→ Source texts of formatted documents
********************

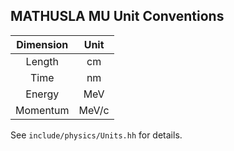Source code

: ## MATHUSLA MU Unit Conventions

| Dimension | Unit  |
|:---------:|:-----:|
|  Length   | cm    |
|  Time     | nm    |
|  Energy   | MeV   |
|  Momentum | MeV/c |

See `include/physics/Units.hh` for details.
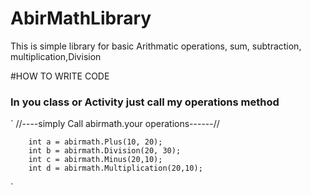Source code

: # AbirMathLibrary
This is simple library for basic Arithmatic operations, sum, subtraction, multiplication,Division

#HOW TO WRITE CODE
### In you class or Activity just call my operations method
`        //----simply Call abirmath.your operations------//
        
        int a = abirmath.Plus(10, 20);
        int b = abirmath.Division(20, 30);
        int c = abirmath.Minus(20,10);
        int d = abirmath.Multiplication(20,10);
`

********************

Whenever the string "Division" shows up in a line of the records, copy that line.

→ Answer area
This is simple library for basic Arithmatic operations, sum, subtraction, multiplication,Division
        int b = abirmath.Division(20, 30);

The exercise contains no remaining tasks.